* [Work to be completed]: Write out the data again exactly, skipping every picture.

* [Exercise data]:
▶

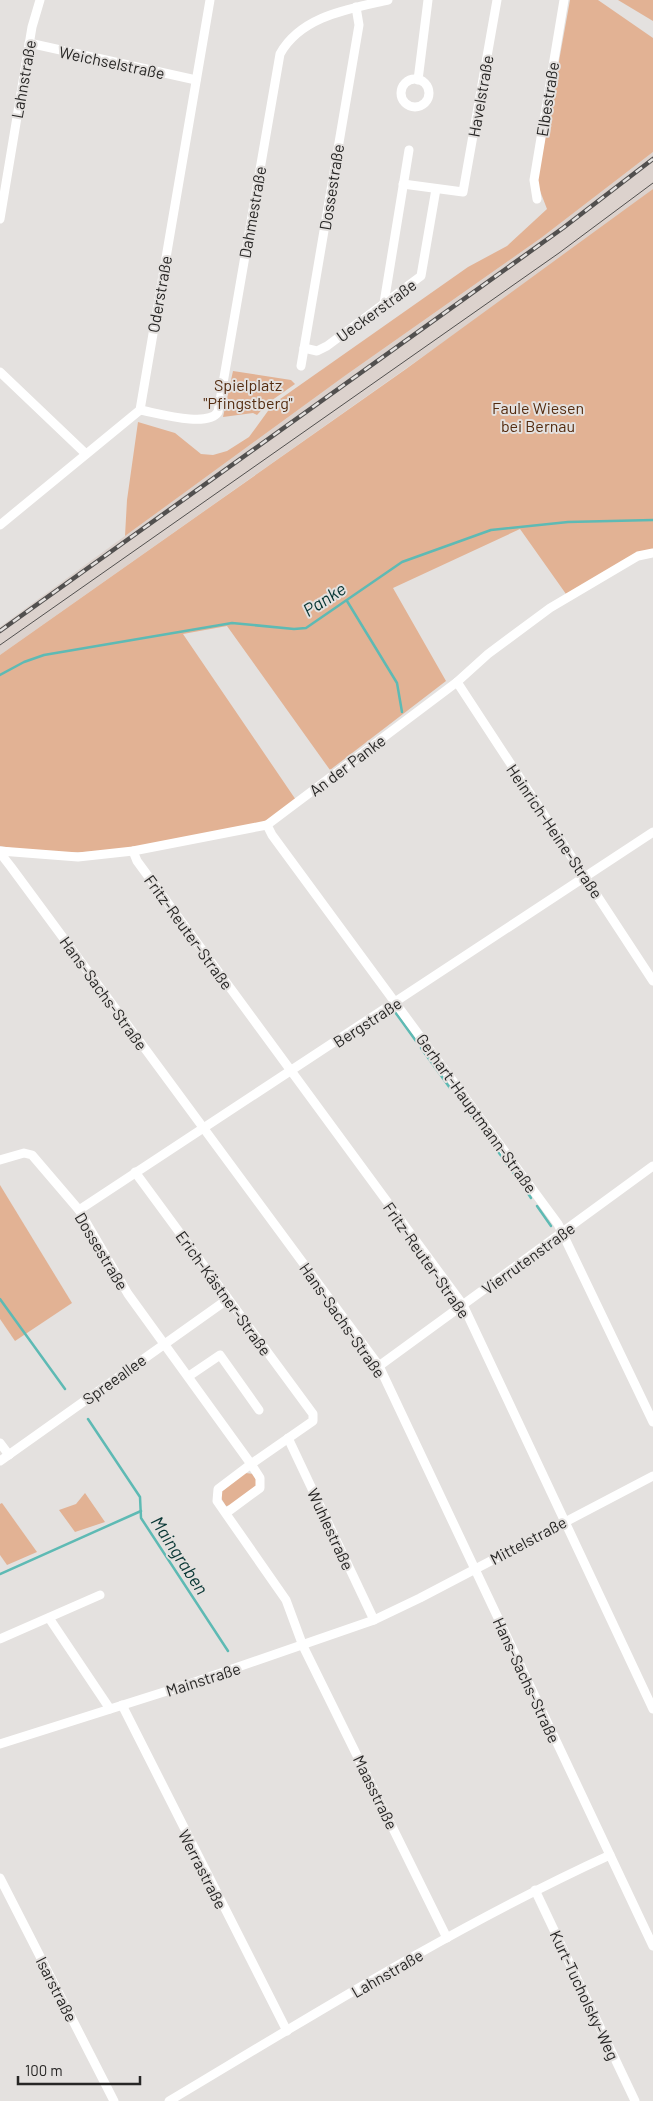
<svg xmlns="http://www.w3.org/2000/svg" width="653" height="2101" font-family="Barlow,sans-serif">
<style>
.built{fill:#dcd2cd}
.green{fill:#e2b294}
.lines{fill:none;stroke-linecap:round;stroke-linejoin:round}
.stream{stroke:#5ebab4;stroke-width:2.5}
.minor{stroke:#fff;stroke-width:9}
.tram{stroke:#52504f;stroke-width:1}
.rail-casing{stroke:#52504f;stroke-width:4.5}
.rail{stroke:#e4e1df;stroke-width:2.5;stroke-dasharray:8;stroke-linecap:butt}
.labels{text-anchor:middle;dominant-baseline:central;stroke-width:4;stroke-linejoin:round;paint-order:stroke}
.street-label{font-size:16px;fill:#272625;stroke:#e4e1df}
.park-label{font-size:16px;fill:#532b0f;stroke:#e4e1df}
.water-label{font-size:18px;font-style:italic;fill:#073533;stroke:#e4e1df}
</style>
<rect width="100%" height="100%" fill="#e4e1df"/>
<!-- built -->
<polygon class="built" points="653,152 653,189 581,245 0,655 0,627 346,375 541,238"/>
<!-- green -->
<g class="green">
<polygon points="570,0 598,0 653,38 653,152 541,238 346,375 125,536 127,500 138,422 175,433 201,454 213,455 227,451 249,437 273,404 468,267 507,246 547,209 537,183"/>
<polygon points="618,0 653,0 653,21"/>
<path d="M653,189V549L566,594L520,529L393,588L446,681L330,770L227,626L183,634L296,800L273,817L259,824C174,840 87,864 0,846V655L406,369Z"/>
<polygon points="233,371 291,380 295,384 268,403 257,415 253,413 223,417"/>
<polygon points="0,1185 72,1303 15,1341 0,1319"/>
<polygon points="245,1473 254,1474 257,1477 257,1486 233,1505 226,1506 221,1498 221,1492"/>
<polygon points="85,1493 105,1522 75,1532 59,1510 76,1504"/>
<polygon points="2,1503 37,1552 7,1565 0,1555 0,1504"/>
</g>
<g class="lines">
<!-- stream -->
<g class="stream">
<polyline points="347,601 397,683 402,712"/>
<polyline points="0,675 24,662 44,655 232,623 294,629 306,628 402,562 491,530 568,522 653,520"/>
<polyline points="395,1012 416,1041"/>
<polyline points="421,1048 450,1088"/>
<polyline points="459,1099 505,1161"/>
<polyline points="506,1163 515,1175"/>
<polyline points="520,1181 531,1198"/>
<polyline points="537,1206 551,1226"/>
<polyline points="0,1299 65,1389"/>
<polyline points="88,1419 140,1497 141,1518 228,1651"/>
<polyline points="0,1574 141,1511"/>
</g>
<!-- minor -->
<g class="minor">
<polyline points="29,43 196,80"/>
<circle cx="415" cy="93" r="14"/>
<polyline points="418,80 428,0"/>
<polyline points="403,184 463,192 497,0"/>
<polyline points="537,199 534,180 564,0"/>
<polyline points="0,219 32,27 40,0"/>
<polyline points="384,303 409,150"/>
<polyline points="304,348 317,351 327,346 421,276 436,189"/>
<polyline points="301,366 359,25 356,7"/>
<polyline points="0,372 86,454"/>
<path d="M140,410C157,413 208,428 218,412L280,54C301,16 349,9 388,0"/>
<polyline points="0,525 140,410 210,0"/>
<polyline points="457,682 653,981"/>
<polyline points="267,825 272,835 558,1224 653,1422"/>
<polyline points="0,851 78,857 133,851 267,825 457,682 488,654 550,608 638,556 653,553"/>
<polyline points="133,851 137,861 463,1305 653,1709"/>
<polyline points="4,852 4,858 11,867 379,1366 653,1946"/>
<polyline points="0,1160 24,1153 32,1155 79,1210 128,1294 251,1464 218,1489 217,1501 286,1600 303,1646 447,1938"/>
<polyline points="135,1172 313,1414 313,1421 251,1464 260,1478 260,1488 226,1513"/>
<polyline points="79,1210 653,832"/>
<polyline points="379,1366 653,1166"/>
<polyline points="189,1376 220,1355 259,1410"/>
<polyline points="288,1438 374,1620"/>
<polyline points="0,1443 9,1455"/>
<polyline points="0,1461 228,1299"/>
<polyline points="49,1618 110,1709"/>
<polyline points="0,1639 100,1595"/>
<polyline points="122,1705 287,2031"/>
<polyline points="0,1744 186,1685 374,1620 420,1598 653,1476"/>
<polyline points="0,1878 114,2101"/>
<polyline points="535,1890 635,2101"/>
<path d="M169,2101C313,2015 457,1925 610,1855"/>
</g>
<!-- tram -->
<polyline class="tram" points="0,645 559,253 653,183"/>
<defs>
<polyline id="rail" points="0,631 563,228 653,159"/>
</defs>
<!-- rail casing -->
<use href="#rail" class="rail-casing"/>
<!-- rail -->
<use href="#rail" class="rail"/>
</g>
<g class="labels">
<!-- street labels -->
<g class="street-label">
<text transform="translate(112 62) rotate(12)">Weichselstraße</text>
<text transform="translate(23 79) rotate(-80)">Lahnstraße</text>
<text transform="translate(480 96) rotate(-80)">Havelstraße</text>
<text transform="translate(547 99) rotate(-81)">Elbestraße</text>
<text transform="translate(331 187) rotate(-81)">Dossestraße</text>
<text transform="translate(252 212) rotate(-80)">Dahmestraße</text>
<text transform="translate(159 294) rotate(-80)">Oderstraße</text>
<text transform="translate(376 310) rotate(-36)">Ueckerstraße</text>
<text transform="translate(347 765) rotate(-37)">An der Panke</text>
<text transform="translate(555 831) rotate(56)">Heinrich-Heine-Straße</text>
<text transform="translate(189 932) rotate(54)">Fritz-Reuter-Straße</text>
<text transform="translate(104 993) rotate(54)">Hans-Sachs-Straße</text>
<text transform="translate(367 1022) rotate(-33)">Bergstraße</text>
<text transform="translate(477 1113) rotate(54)">Gerhart-Hauptmann-Straße</text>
<text transform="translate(102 1251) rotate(59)">Dossestraße</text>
<text transform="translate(528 1258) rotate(-36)">Vierrutenstraße</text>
<text transform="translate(427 1260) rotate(55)">Fritz-Reuter-Straße</text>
<text transform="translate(224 1293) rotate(54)">Erich-Kästner-Straße</text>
<text transform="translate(343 1320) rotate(55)">Hans-Sachs-Straße</text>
<text transform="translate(114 1379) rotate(-36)">Spreeallee</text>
<text transform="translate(331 1529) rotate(65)">Wuhlestraße</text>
<text transform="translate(528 1540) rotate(-28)">Mittelstraße</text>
<text transform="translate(203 1679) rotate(-18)">Mainstraße</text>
<text transform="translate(527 1680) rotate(65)">Hans-Sachs-Straße</text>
<text transform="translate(376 1792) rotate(64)">Maasstraße</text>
<text transform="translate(203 1869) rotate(63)">Werrastraße</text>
<text transform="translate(387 1973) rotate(-30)">Lahnstraße</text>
<text transform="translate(57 1989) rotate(63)">Isarstraße</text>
<text transform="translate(585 1995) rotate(65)">Kurt-Tucholsky-Weg</text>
</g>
<!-- park labels -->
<g class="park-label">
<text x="248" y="384">Spielplatz<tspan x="248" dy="18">"Pfingstberg"</tspan></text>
<text x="538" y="407">Faule Wiesen<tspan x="538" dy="18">bei Bernau</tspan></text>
</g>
<!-- water labels -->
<g class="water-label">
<text transform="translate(324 599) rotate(-33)">Panke</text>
<text transform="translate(180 1555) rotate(57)">Maingraben</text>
</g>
</g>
<!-- scale -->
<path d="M18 2076v8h122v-8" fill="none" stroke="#272625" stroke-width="2.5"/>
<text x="25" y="2076" font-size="15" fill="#272625" stroke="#e4e1df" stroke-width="4" paint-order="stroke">100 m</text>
</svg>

◀

* [Answer to this problem]:
<svg xmlns="http://www.w3.org/2000/svg" width="653" height="2101" font-family="Barlow,sans-serif">
<style>
.built{fill:#dcd2cd}
.green{fill:#e2b294}
.lines{fill:none;stroke-linecap:round;stroke-linejoin:round}
.stream{stroke:#5ebab4;stroke-width:2.5}
.minor{stroke:#fff;stroke-width:9}
.tram{stroke:#52504f;stroke-width:1}
.rail-casing{stroke:#52504f;stroke-width:4.5}
.rail{stroke:#e4e1df;stroke-width:2.5;stroke-dasharray:8;stroke-linecap:butt}
.labels{text-anchor:middle;dominant-baseline:central;stroke-width:4;stroke-linejoin:round;paint-order:stroke}
.street-label{font-size:16px;fill:#272625;stroke:#e4e1df}
.park-label{font-size:16px;fill:#532b0f;stroke:#e4e1df}
.water-label{font-size:18px;font-style:italic;fill:#073533;stroke:#e4e1df}
</style>
<rect width="100%" height="100%" fill="#e4e1df"/>
<!-- built -->
<polygon class="built" points="653,152 653,189 581,245 0,655 0,627 346,375 541,238"/>
<!-- green -->
<g class="green">
<polygon points="570,0 598,0 653,38 653,152 541,238 346,375 125,536 127,500 138,422 175,433 201,454 213,455 227,451 249,437 273,404 468,267 507,246 547,209 537,183"/>
<polygon points="618,0 653,0 653,21"/>
<path d="M653,189V549L566,594L520,529L393,588L446,681L330,770L227,626L183,634L296,800L273,817L259,824C174,840 87,864 0,846V655L406,369Z"/>
<polygon points="233,371 291,380 295,384 268,403 257,415 253,413 223,417"/>
<polygon points="0,1185 72,1303 15,1341 0,1319"/>
<polygon points="245,1473 254,1474 257,1477 257,1486 233,1505 226,1506 221,1498 221,1492"/>
<polygon points="85,1493 105,1522 75,1532 59,1510 76,1504"/>
<polygon points="2,1503 37,1552 7,1565 0,1555 0,1504"/>
</g>
<g class="lines">
<!-- stream -->
<g class="stream">
<polyline points="347,601 397,683 402,712"/>
<polyline points="0,675 24,662 44,655 232,623 294,629 306,628 402,562 491,530 568,522 653,520"/>
<polyline points="395,1012 416,1041"/>
<polyline points="421,1048 450,1088"/>
<polyline points="459,1099 505,1161"/>
<polyline points="506,1163 515,1175"/>
<polyline points="520,1181 531,1198"/>
<polyline points="537,1206 551,1226"/>
<polyline points="0,1299 65,1389"/>
<polyline points="88,1419 140,1497 141,1518 228,1651"/>
<polyline points="0,1574 141,1511"/>
</g>
<!-- minor -->
<g class="minor">
<polyline points="29,43 196,80"/>
<circle cx="415" cy="93" r="14"/>
<polyline points="418,80 428,0"/>
<polyline points="403,184 463,192 497,0"/>
<polyline points="537,199 534,180 564,0"/>
<polyline points="0,219 32,27 40,0"/>
<polyline points="384,303 409,150"/>
<polyline points="304,348 317,351 327,346 421,276 436,189"/>
<polyline points="301,366 359,25 356,7"/>
<polyline points="0,372 86,454"/>
<path d="M140,410C157,413 208,428 218,412L280,54C301,16 349,9 388,0"/>
<polyline points="0,525 140,410 210,0"/>
<polyline points="457,682 653,981"/>
<polyline points="267,825 272,835 558,1224 653,1422"/>
<polyline points="0,851 78,857 133,851 267,825 457,682 488,654 550,608 638,556 653,553"/>
<polyline points="133,851 137,861 463,1305 653,1709"/>
<polyline points="4,852 4,858 11,867 379,1366 653,1946"/>
<polyline points="0,1160 24,1153 32,1155 79,1210 128,1294 251,1464 218,1489 217,1501 286,1600 303,1646 447,1938"/>
<polyline points="135,1172 313,1414 313,1421 251,1464 260,1478 260,1488 226,1513"/>
<polyline points="79,1210 653,832"/>
<polyline points="379,1366 653,1166"/>
<polyline points="189,1376 220,1355 259,1410"/>
<polyline points="288,1438 374,1620"/>
<polyline points="0,1443 9,1455"/>
<polyline points="0,1461 228,1299"/>
<polyline points="49,1618 110,1709"/>
<polyline points="0,1639 100,1595"/>
<polyline points="122,1705 287,2031"/>
<polyline points="0,1744 186,1685 374,1620 420,1598 653,1476"/>
<polyline points="0,1878 114,2101"/>
<polyline points="535,1890 635,2101"/>
<path d="M169,2101C313,2015 457,1925 610,1855"/>
</g>
<!-- tram -->
<polyline class="tram" points="0,645 559,253 653,183"/>
<defs>
<polyline id="rail" points="0,631 563,228 653,159"/>
</defs>
<!-- rail casing -->
<use href="#rail" class="rail-casing"/>
<!-- rail -->
<use href="#rail" class="rail"/>
</g>
<g class="labels">
<!-- street labels -->
<g class="street-label">
<text transform="translate(112 62) rotate(12)">Weichselstraße</text>
<text transform="translate(23 79) rotate(-80)">Lahnstraße</text>
<text transform="translate(480 96) rotate(-80)">Havelstraße</text>
<text transform="translate(547 99) rotate(-81)">Elbestraße</text>
<text transform="translate(331 187) rotate(-81)">Dossestraße</text>
<text transform="translate(252 212) rotate(-80)">Dahmestraße</text>
<text transform="translate(159 294) rotate(-80)">Oderstraße</text>
<text transform="translate(376 310) rotate(-36)">Ueckerstraße</text>
<text transform="translate(347 765) rotate(-37)">An der Panke</text>
<text transform="translate(555 831) rotate(56)">Heinrich-Heine-Straße</text>
<text transform="translate(189 932) rotate(54)">Fritz-Reuter-Straße</text>
<text transform="translate(104 993) rotate(54)">Hans-Sachs-Straße</text>
<text transform="translate(367 1022) rotate(-33)">Bergstraße</text>
<text transform="translate(477 1113) rotate(54)">Gerhart-Hauptmann-Straße</text>
<text transform="translate(102 1251) rotate(59)">Dossestraße</text>
<text transform="translate(528 1258) rotate(-36)">Vierrutenstraße</text>
<text transform="translate(427 1260) rotate(55)">Fritz-Reuter-Straße</text>
<text transform="translate(224 1293) rotate(54)">Erich-Kästner-Straße</text>
<text transform="translate(343 1320) rotate(55)">Hans-Sachs-Straße</text>
<text transform="translate(114 1379) rotate(-36)">Spreeallee</text>
<text transform="translate(331 1529) rotate(65)">Wuhlestraße</text>
<text transform="translate(528 1540) rotate(-28)">Mittelstraße</text>
<text transform="translate(203 1679) rotate(-18)">Mainstraße</text>
<text transform="translate(527 1680) rotate(65)">Hans-Sachs-Straße</text>
<text transform="translate(376 1792) rotate(64)">Maasstraße</text>
<text transform="translate(203 1869) rotate(63)">Werrastraße</text>
<text transform="translate(387 1973) rotate(-30)">Lahnstraße</text>
<text transform="translate(57 1989) rotate(63)">Isarstraße</text>
<text transform="translate(585 1995) rotate(65)">Kurt-Tucholsky-Weg</text>
</g>
<!-- park labels -->
<g class="park-label">
<text x="248" y="384">Spielplatz<tspan x="248" dy="18">"Pfingstberg"</tspan></text>
<text x="538" y="407">Faule Wiesen<tspan x="538" dy="18">bei Bernau</tspan></text>
</g>
<!-- water labels -->
<g class="water-label">
<text transform="translate(324 599) rotate(-33)">Panke</text>
<text transform="translate(180 1555) rotate(57)">Maingraben</text>
</g>
</g>
<!-- scale -->
<path d="M18 2076v8h122v-8" fill="none" stroke="#272625" stroke-width="2.5"/>
<text x="25" y="2076" font-size="15" fill="#272625" stroke="#e4e1df" stroke-width="4" paint-order="stroke">100 m</text>
</svg>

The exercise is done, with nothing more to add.